Затем, когда Шлеут заканчивала рассказ, сворачивала свой сок-буй-чуй, ворошила уголья в трехкаменном очаге и ставила закипать воду в глиняном чайнике, каждый мальчишка, погруженный в глубокие раздумья, торопливо спешил домой, чтобы спросить у ошеломленной матери, не нужно ли чем-то помочь по хозяйству до наступления темноты. О, хитрая была женщина старая Шлеут с ее вечно юной душой и проворными руками! Радость для детей и утешение для уставших матерей».
ГЛАВА XIV ЗАБЫТЫЕ МИКЕЛЬАНДЖЕЛО
Как я уже говорил, искусство майя, и в особенности Чичен-Ицы, представляет собой несколько культурных периодов. Одни из самых древних образцов архитектуры, каменной тески, резьбы и настенных росписей, а также храмовых украшений и личных вещиц демонстрируют величайшее мастерство дизайна и ремесла.
Очевидно, искусство развивалось до тех пор, пока не наступил золотой век, в своем роде сравнимый с золотым веком Греции. Подобно тому как Перикл и Пракситель воплотили в камне удивительную грацию и красоту, превзойти которую более поздние скульпторы так и не смогли, эти древние майяские мечтатели и творцы оставили после себя творения более прекрасные, чем последующие поколения.
Постепенно золотой век майя шел на убыль. Творческий гений становился все более редким явлением. Чувство гармонии и парящее воображение тускнели. Сама техника ухудшалась.
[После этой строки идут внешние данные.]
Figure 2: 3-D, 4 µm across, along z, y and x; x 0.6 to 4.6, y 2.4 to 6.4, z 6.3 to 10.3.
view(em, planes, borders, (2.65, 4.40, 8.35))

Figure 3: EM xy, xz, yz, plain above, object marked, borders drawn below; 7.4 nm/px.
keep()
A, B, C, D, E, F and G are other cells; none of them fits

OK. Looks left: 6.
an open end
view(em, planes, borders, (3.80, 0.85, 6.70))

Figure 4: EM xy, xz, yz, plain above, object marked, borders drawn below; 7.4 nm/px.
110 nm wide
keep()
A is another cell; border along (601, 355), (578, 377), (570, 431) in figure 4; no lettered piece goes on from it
А затем наступил ренессанс — период влияния науа, когда Чичен-Ица, вероятно, достигла вершины своего гражданского значения и новые храмы и дворцы строились быстро и повсеместно. Искусство получило стимул к развитию, и возник новый гений, близкий к духу древних мастеров, но повсюду обнаруживающий следы науаского нашествия. И хотя новое искусство достигло высокой степени совершенства, оно не смогло сравняться с безупречностью более древней культуры.
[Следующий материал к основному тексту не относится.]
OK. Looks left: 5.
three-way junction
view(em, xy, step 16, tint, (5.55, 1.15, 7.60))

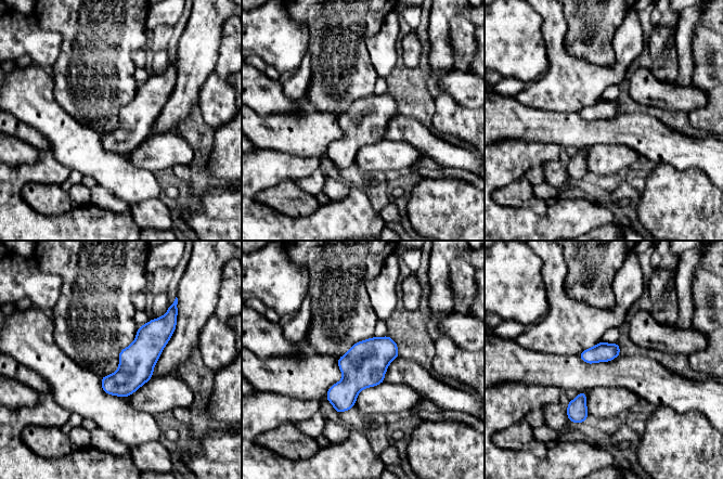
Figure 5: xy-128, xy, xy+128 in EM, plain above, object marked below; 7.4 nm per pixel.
view(em, yz, step 8, borders, same)

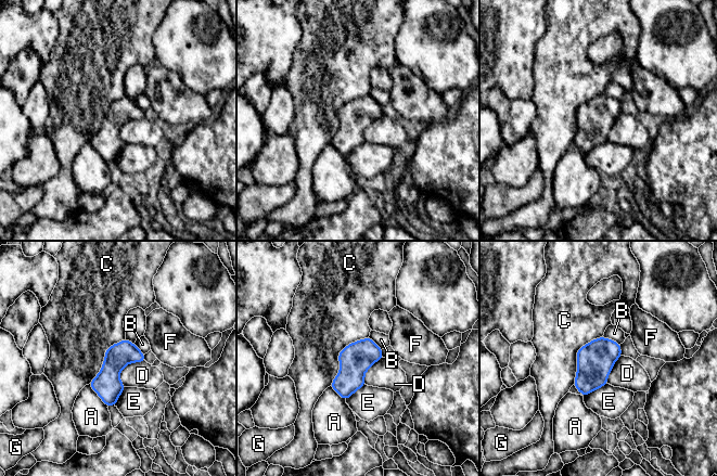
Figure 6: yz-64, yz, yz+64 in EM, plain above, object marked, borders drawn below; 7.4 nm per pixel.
C touches over 460 nm
keep()
A, B, C, D, E, F and G are other cells; border along (144, 360), (120, 371), (124, 386) in figure 6; no lettered piece goes on from it

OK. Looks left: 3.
done(no edits, rest unchecked)

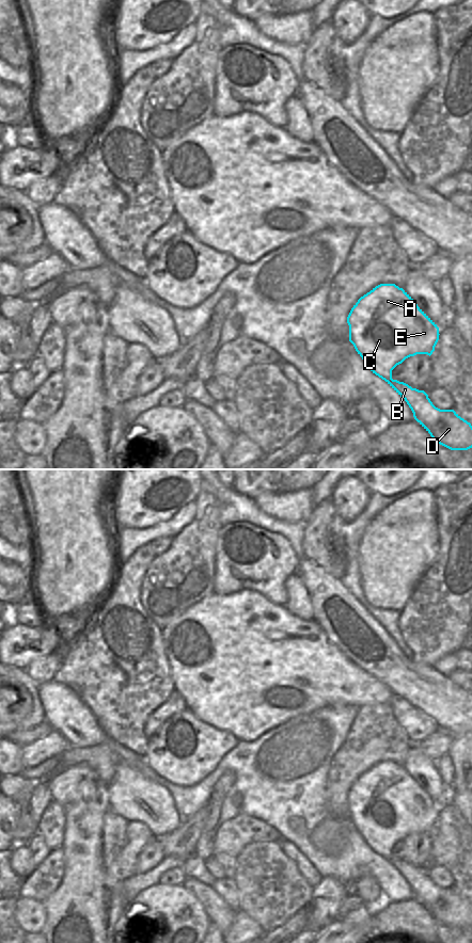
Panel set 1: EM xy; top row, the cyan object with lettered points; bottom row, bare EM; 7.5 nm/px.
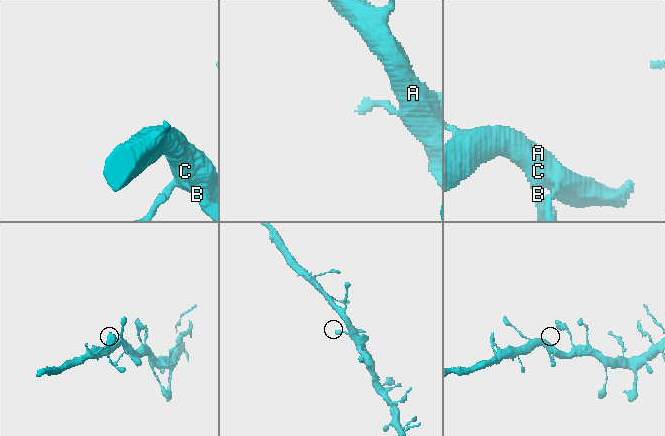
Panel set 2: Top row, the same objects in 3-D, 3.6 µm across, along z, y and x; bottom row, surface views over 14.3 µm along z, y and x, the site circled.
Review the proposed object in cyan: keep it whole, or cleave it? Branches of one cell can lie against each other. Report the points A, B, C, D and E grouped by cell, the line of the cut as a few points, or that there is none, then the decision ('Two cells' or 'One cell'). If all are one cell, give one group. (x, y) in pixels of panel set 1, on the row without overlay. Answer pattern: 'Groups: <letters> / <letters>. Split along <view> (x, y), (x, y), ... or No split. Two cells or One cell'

Довольно трудно отнести к какому-то определенному периоду здание в целом или отдельное изделие, поскольку более древний город так часто подвергался разграблению ради его художественных сокровищ при строительстве нового города. Колонны, обтесанные камни и перемычки вырывались из старых и, возможно, уже полуразрушенных к тому моменту зданий, чтобы быть использованными в новых постройках. Как в Доме Письмен во Тьме мы видим перемычку такой необычайной красоты по сравнению с остальной частью строения, что она громко заявляет о своем похищении из более благородного и древнего храма. Судя по всему, более поздних строителей совершенно не волновала красота этого камня, они взяли его просто потому, что его размер подходил для их целей.
Говоря о трех эпохах майяской культуры в Чичен-Ице, по меньшей мере разумно предположить, что самая древняя предшествовала приходу ица в этот город; легенда гласит, что здесь существовал процветающий город еще до притока ица. Второй период включает в себя расцвет и упадок искусства при ица, завершаясь господством науа-ацтеков. Третий период приближается к забвению — столетия, последовавшие за упадком государств майя, когда «бродяги», как называет их Дон Эдуардо, редко населяли старые города; эти люди не возвели ничего долговечного и разграбили многое из старого искусства, ничего не ведая о прошлом и былом величии стен, которые служили им лучшим укрытием, чем они сами могли построить. Те немногие художественные ценности, которые они создали — если они вообще что-либо создали, — грубы и уступают творениям их предков. «Бродяги», вероятно, жили в Священном Городе в течение двух или трех веков, предшествовавших приходу Монтехо, вплоть до его появления.